A large French bank requires evidence that a potential distressed acquisition is not in the interest of the business.
Our client, a subsidiary of a large French bank, required an investigation of its acquisition target, a bankrupt creditor with assets amounting to €33bn. The target was specialised in mortgage credit for low-income families and went bankrupt following the financial crisis. The French authorities pressured our client into considering acquiring the distressed creditor.
How we helped
As a creditor and bank, the target focussed on its asset-liability management (ALM). The mismatch between its assets and liabilities was so great after the crisis that it was forced into bankruptcy.
The job required several work streams, and the team was broken down to cover various components: credit portfolio analysis; refinancing review and ALM issues; P&L analysis; business plan modelling; and stress tests.
The three main questions for the stress tests were what would happen if (i) interest rates increased by 2% or 3%, (ii) the unemployment rate increased in France and (iii) the construction market for residential properties shrunk by 30%?

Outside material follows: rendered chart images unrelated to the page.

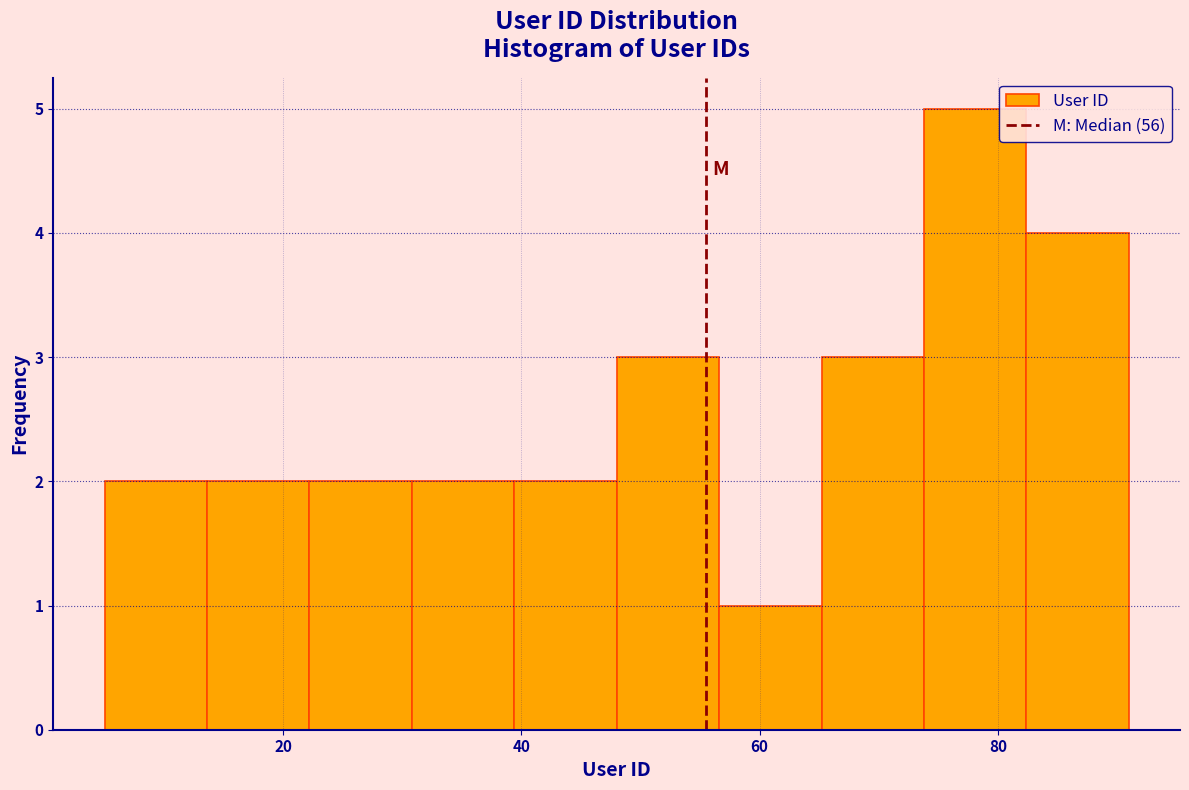

Reading left to right, list every bar in this chart as the range it spans on the x-axis followed by its height. Neither the bar edges nor the heights are printed on the chart, so give them approximately, as read against the axes.

5.0 to 13.6: 2
13.6 to 22.2: 2
22.2 to 30.8: 2
30.8 to 39.4: 2
39.4 to 48.0: 2
48.0 to 56.6: 3
56.6 to 65.2: 1
65.2 to 73.8: 3
73.8 to 82.4: 5
82.4 to 91.0: 4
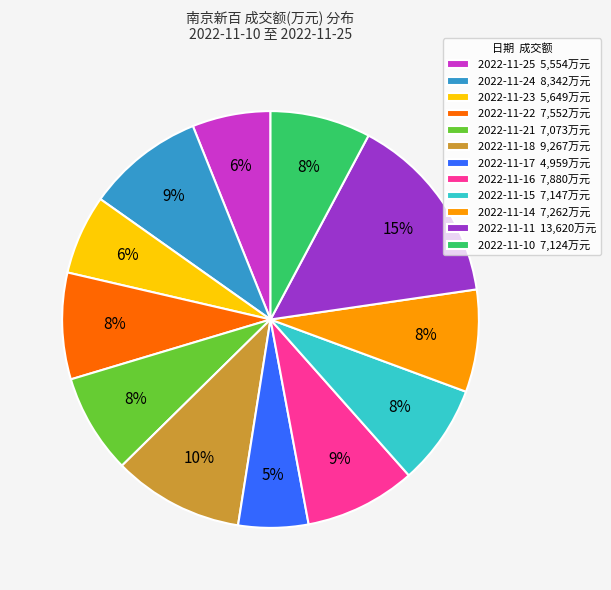

Which slice is the smallest?

2022-11-17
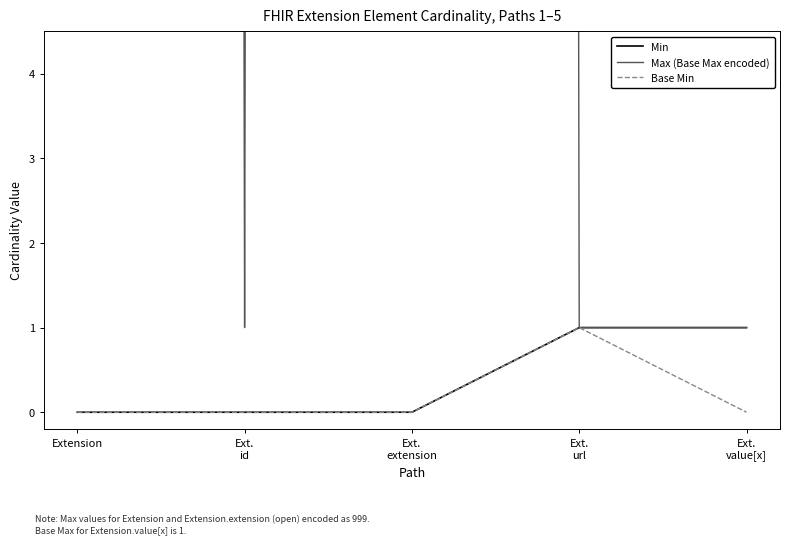

At which label does Min reach its peak?

Ext.
url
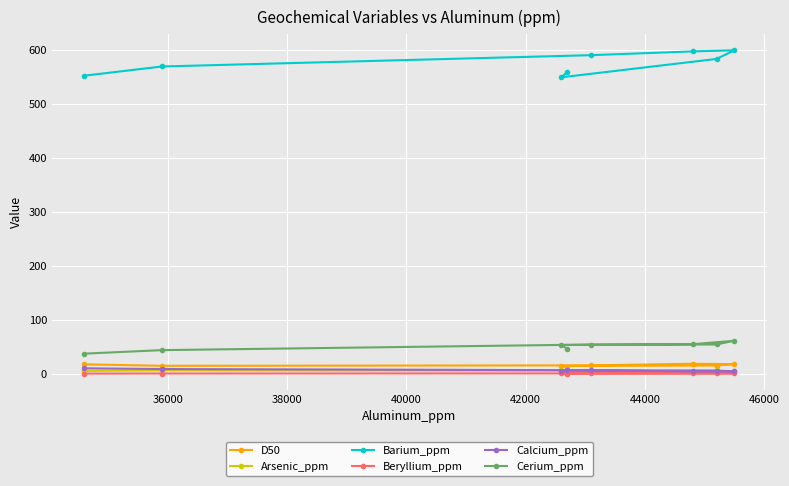

What is the maximum value shown in the chart?

600.0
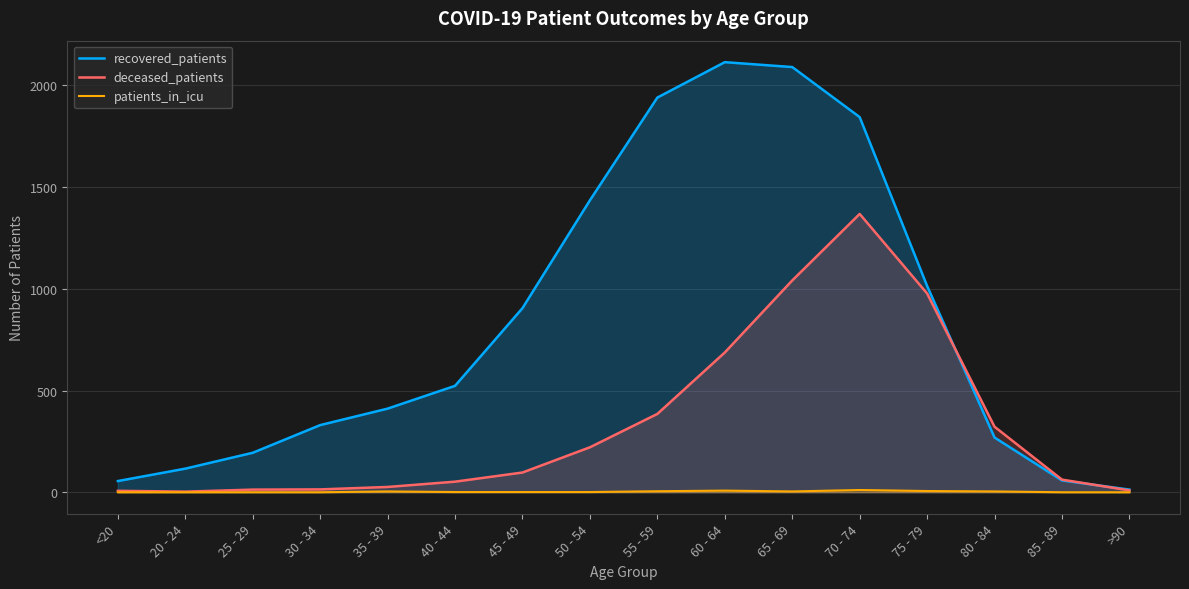

At which category is the sum across all series the highest?

70 - 74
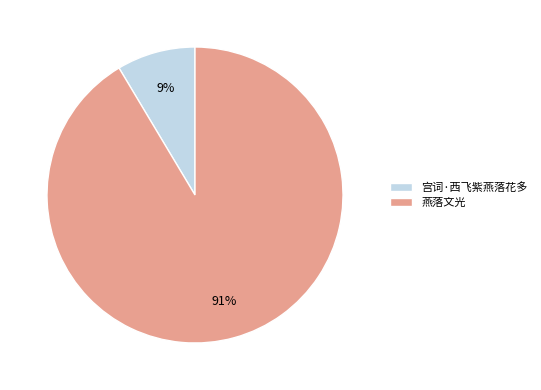

Is 燕落文光 the majority of the pie?

Yes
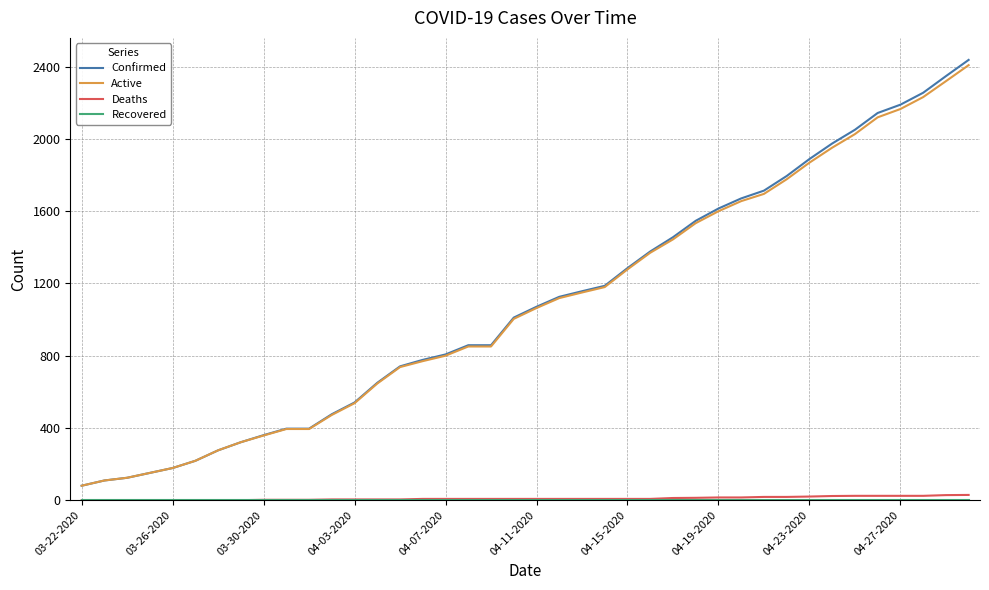

Which series has the widest spread of values?

Confirmed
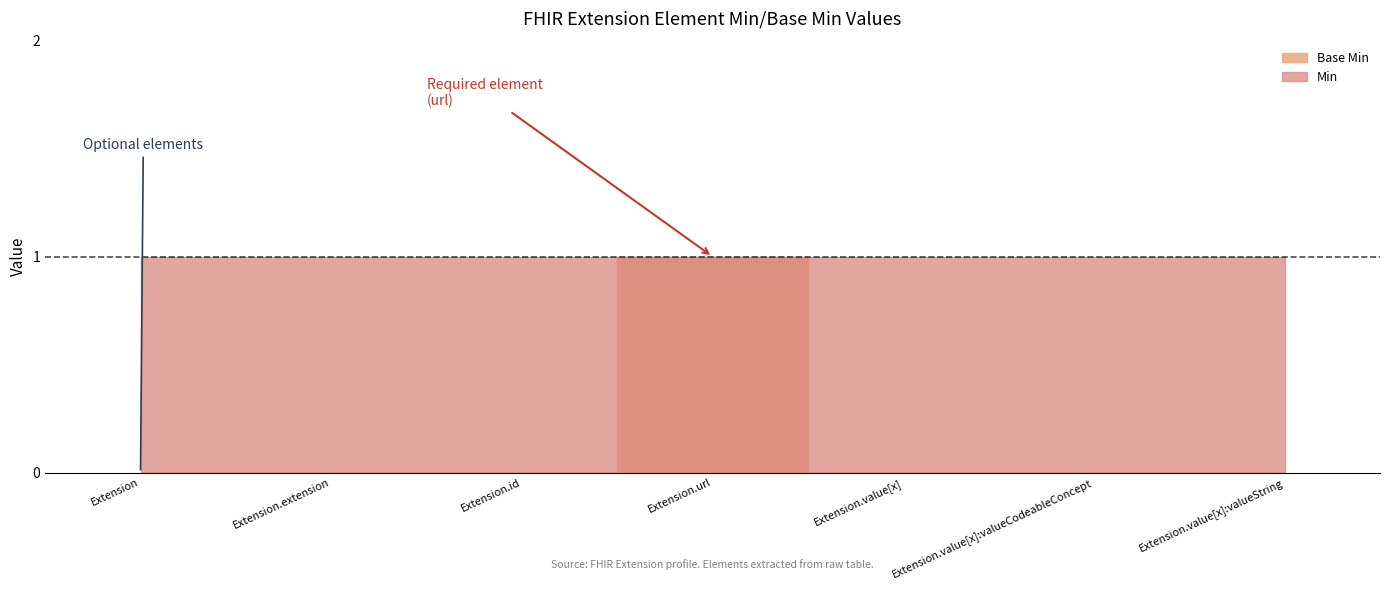

True or false: Min and Base Min cross at least once.

False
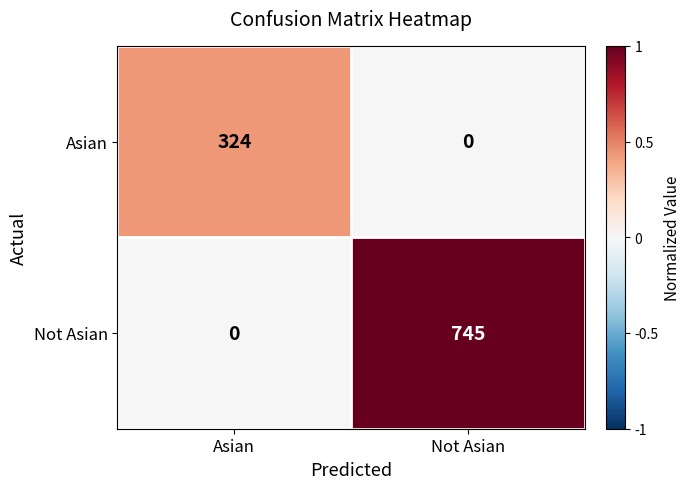

Reading left to right, list all the values displayed in this chart.

Asian: Asian=324	Not Asian=0
Not Asian: Asian=0	Not Asian=745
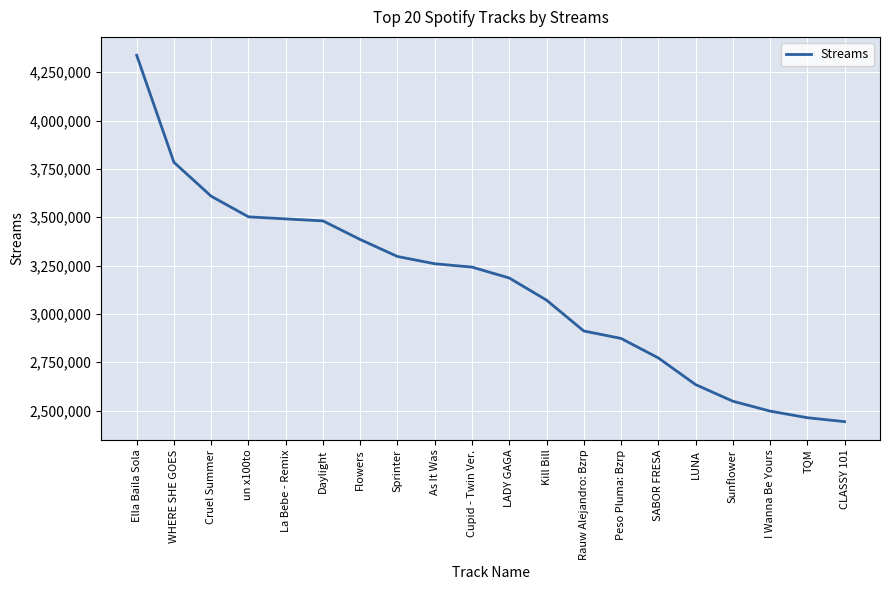

What value does the data have at Peso Pluma: Bzrp?

2873169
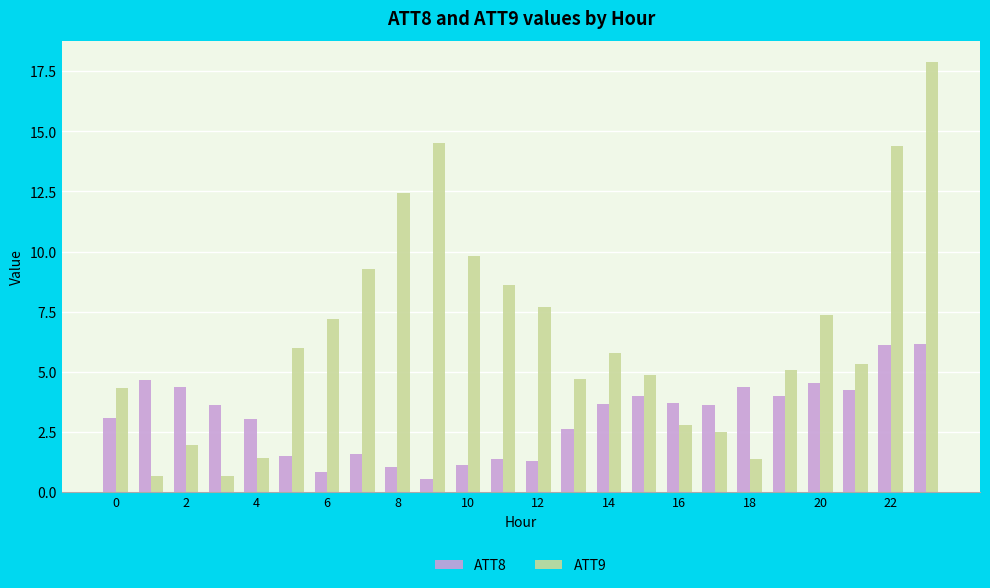

Which series has the widest spread of values?

ATT9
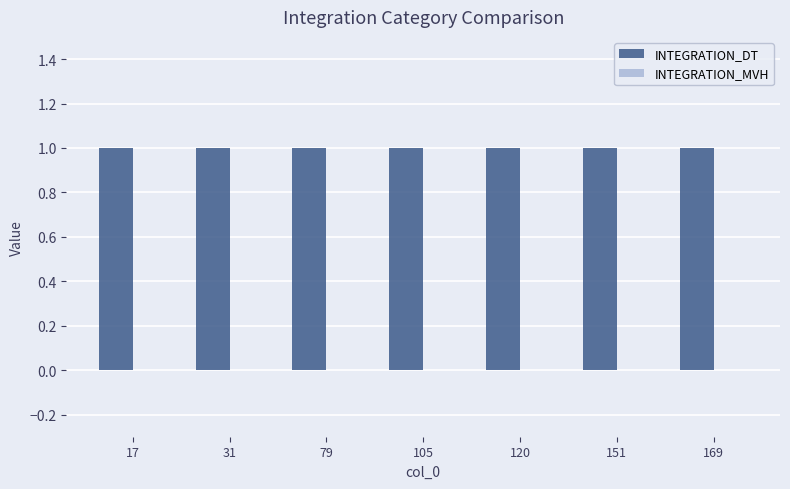

What is the highest value of the INTEGRATION_DT series?

1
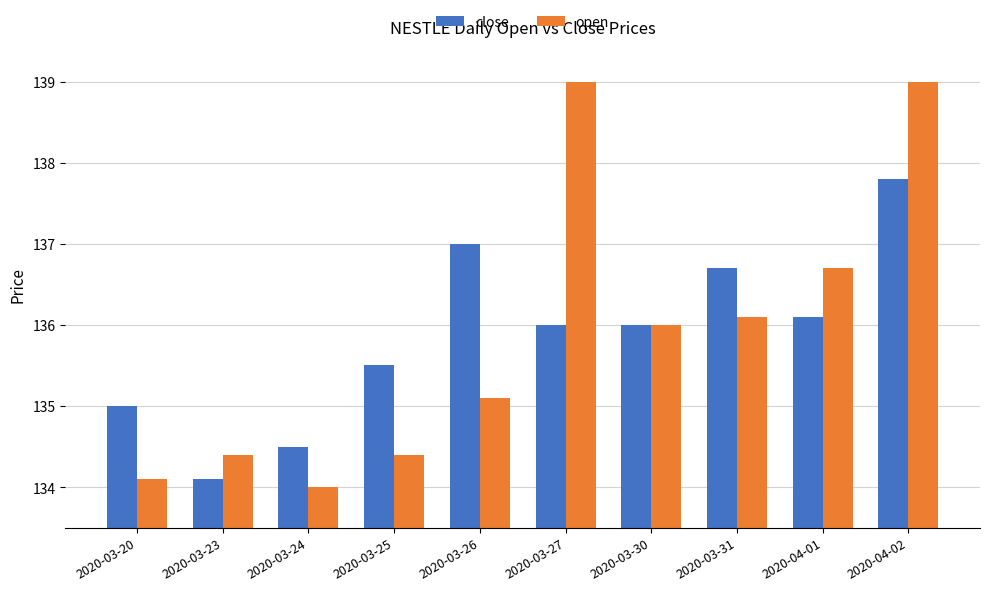

The value of open at 2020-03-31 is 136.1. True or false?

True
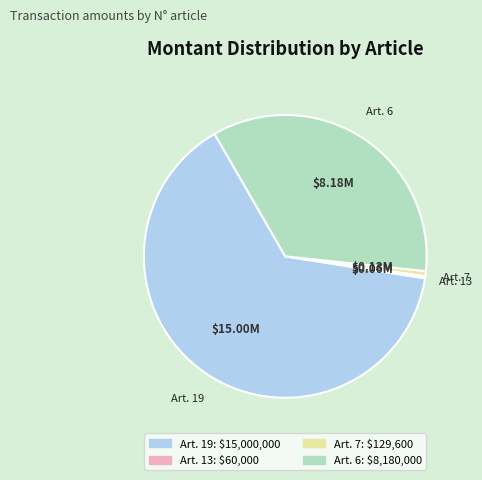

Is there a majority slice in this chart?

Yes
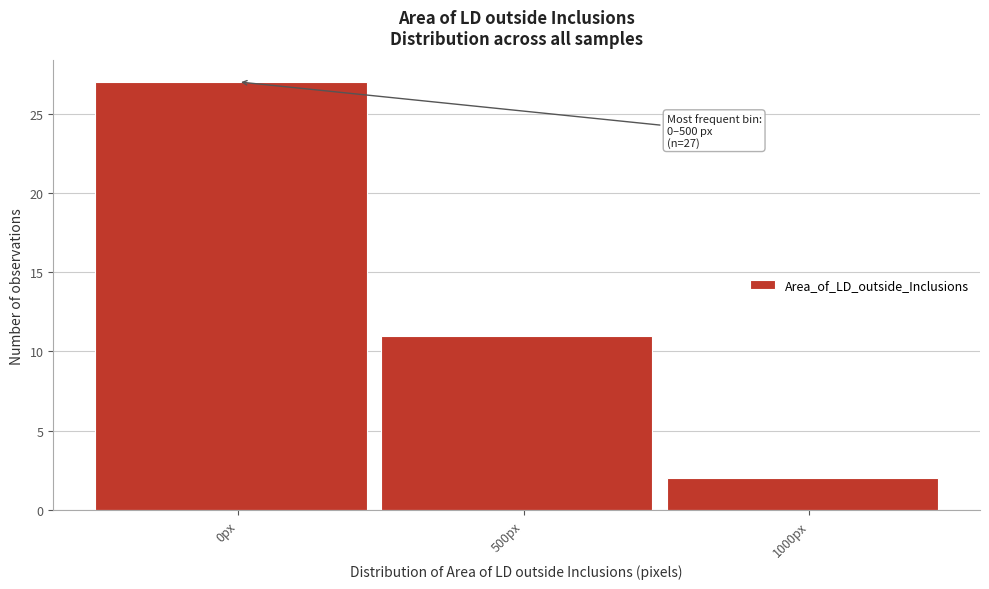

Reading left to right, extract all data points from this chart.

0px=27	500px=11	1000px=2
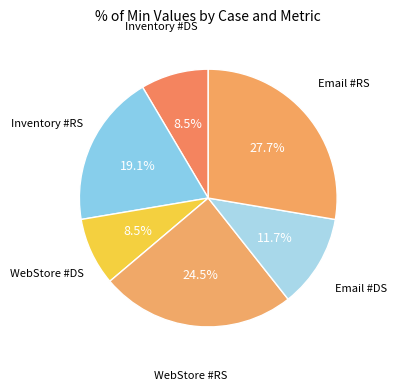

What is the ratio of the value at WebStore #DS to the value at Inventory #RS?

0.4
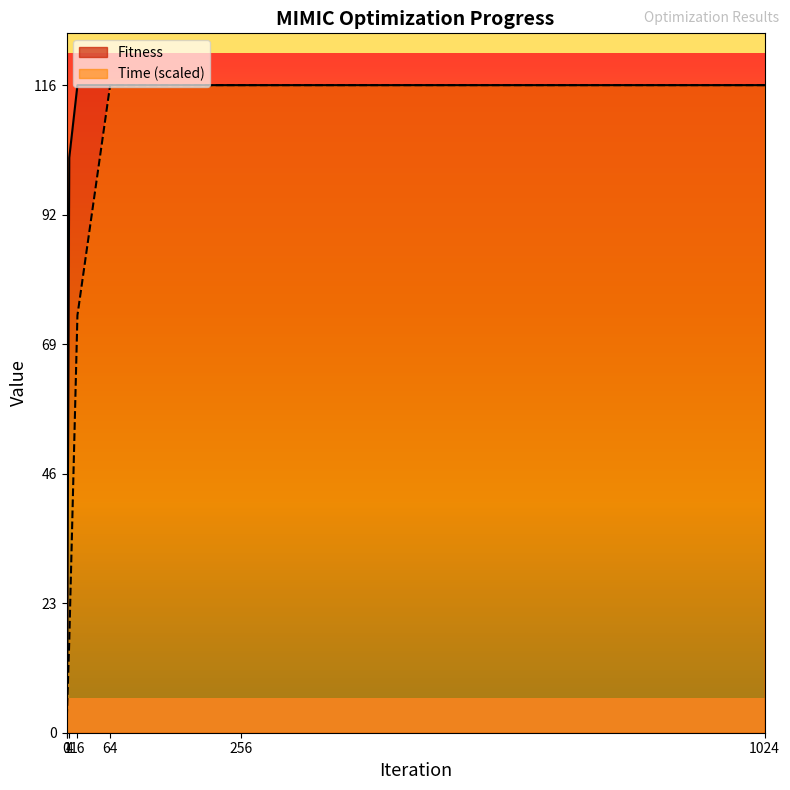

Which series has the largest total across all categories?

Fitness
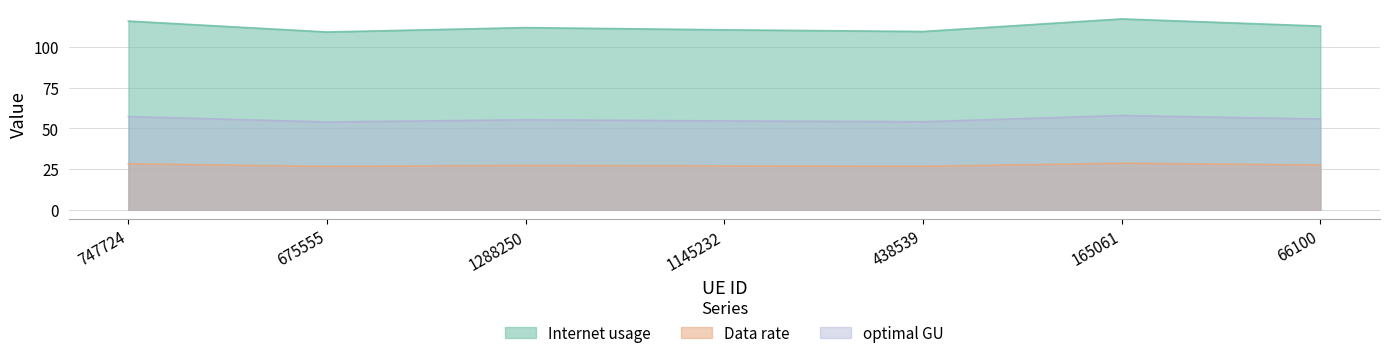

Reading left to right, extract all data points from this chart.

Internet usage: 747724=116.1	675555=109.3	1288250=112.0	1145232=110.7	438539=109.6	165061=117.4	66100=113.0
Data rate: 747724=28.3	675555=26.7	1288250=27.3	1145232=27.0	438539=26.8	165061=28.6	66100=27.6
optimal GU: 747724=57.3	675555=54.0	1288250=55.3	1145232=54.7	438539=54.2	165061=58.0	66100=55.8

The team looked at the potential impact of each situation on the credit portfolio and built 24 models to manage all the data (600,000 lines in Excel). The stress test was key because it provided the basis to prove that acquiring the target would be a poor business decision. Our analysis showed the target’s credit portfolio had a high risk of poor returns and could cost the bank up to €1bn in losses.
Through this engagement, the team developed the methodology to stress a credit portfolio via three parameters: interest rates, the unemployment rate and the construction market. Consequently, we were able to give the client the evidence required to prove the proposed takeover would be costly and not strategic.